▶ [Exercise]
Please reproduce the part of the article on protecting students with disabilities from sexual violence and HIV/AIDS that starts at "Empowering special schools" and ends at "students with intellectual disabilities.".

▶ [Excerpted text]
§

Empowering special schools to protect students from sexual violence and HIV/AIDS

The ILO conducted a validation training of trainers for teachers of disabled students to prevent sexual violence against and promote HIV awareness for students with disabilities, particularly students with intellectual disabilities.

News | Yogyakarta, Indonesia | 17 February 2021
The National Women Rights Commission recorded 89 cases of violence among women with disabilities in 2019, consisting of 64 percent sexual violence, 20 percent psychological violence, 9 percent economic violence and 7 percent physical violence. Sexual violence is found to be the highest among women with disabilities, particularly women with physical disabilities and with intellectual disabilities. They are found to be more vulnerable to experience sexual violence compared to other types of disabilities.

Students with disabilities (c) Madiun Pos
The sexual violence among people with disabilities makes them vulnerable to HIV/AIDS. At the provincial level, the Center for Improving Qualified Activity in Live of People with Disability (CIQAL), an NGO deals with disability issues, has documented 102 sexual violence cases among women with disabilities in Yogyakarta for the past five years. In addition, the Yogyakarta Provincial Health Office has documented 22 HIV cases among people with disabilities.

§

▶ [The data]
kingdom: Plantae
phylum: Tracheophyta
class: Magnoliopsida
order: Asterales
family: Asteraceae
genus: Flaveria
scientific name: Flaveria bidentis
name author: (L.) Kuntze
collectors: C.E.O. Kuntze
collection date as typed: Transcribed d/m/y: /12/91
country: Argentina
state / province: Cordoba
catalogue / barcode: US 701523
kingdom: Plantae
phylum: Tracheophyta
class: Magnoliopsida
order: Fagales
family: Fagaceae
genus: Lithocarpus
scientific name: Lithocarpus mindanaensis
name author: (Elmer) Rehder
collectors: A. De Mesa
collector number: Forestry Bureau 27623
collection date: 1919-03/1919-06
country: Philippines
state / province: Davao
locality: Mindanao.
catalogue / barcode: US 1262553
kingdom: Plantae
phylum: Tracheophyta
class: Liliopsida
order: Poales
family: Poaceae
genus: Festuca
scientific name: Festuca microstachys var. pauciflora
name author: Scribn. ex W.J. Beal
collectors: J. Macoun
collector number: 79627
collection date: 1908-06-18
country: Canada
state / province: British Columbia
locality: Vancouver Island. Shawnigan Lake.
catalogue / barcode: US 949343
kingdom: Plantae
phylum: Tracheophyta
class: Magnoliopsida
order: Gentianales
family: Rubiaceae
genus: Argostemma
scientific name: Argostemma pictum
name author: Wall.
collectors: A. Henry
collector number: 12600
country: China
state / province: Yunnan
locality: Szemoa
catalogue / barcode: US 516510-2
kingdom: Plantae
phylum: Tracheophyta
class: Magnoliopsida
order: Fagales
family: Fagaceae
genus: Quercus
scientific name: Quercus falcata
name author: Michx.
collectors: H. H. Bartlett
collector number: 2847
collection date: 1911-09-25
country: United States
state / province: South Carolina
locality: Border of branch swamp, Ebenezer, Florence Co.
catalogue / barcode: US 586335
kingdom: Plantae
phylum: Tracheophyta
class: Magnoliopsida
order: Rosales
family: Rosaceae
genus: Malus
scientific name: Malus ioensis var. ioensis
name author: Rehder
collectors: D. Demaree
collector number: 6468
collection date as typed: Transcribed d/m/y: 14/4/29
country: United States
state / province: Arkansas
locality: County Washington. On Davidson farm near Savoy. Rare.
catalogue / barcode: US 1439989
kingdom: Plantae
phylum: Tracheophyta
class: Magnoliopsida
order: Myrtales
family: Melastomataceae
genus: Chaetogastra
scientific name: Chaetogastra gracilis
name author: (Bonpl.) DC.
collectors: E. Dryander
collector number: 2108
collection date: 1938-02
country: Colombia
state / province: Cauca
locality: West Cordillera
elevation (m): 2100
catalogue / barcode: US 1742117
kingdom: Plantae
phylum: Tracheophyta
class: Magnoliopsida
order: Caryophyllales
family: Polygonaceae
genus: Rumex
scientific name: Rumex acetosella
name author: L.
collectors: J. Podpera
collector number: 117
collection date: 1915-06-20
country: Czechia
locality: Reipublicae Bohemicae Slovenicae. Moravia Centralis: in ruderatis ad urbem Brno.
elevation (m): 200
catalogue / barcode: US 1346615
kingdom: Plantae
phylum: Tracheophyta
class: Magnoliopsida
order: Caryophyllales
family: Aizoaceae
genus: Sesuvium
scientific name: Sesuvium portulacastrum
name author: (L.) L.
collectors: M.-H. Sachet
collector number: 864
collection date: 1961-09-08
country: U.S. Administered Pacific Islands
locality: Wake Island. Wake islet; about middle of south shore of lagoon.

§

▶ [Answer section]
Empowering special schools to protect students from sexual violence and HIV/AIDS

The ILO conducted a validation training of trainers for teachers of disabled students to prevent sexual violence against and promote HIV awareness for students with disabilities, particularly students with intellectual disabilities.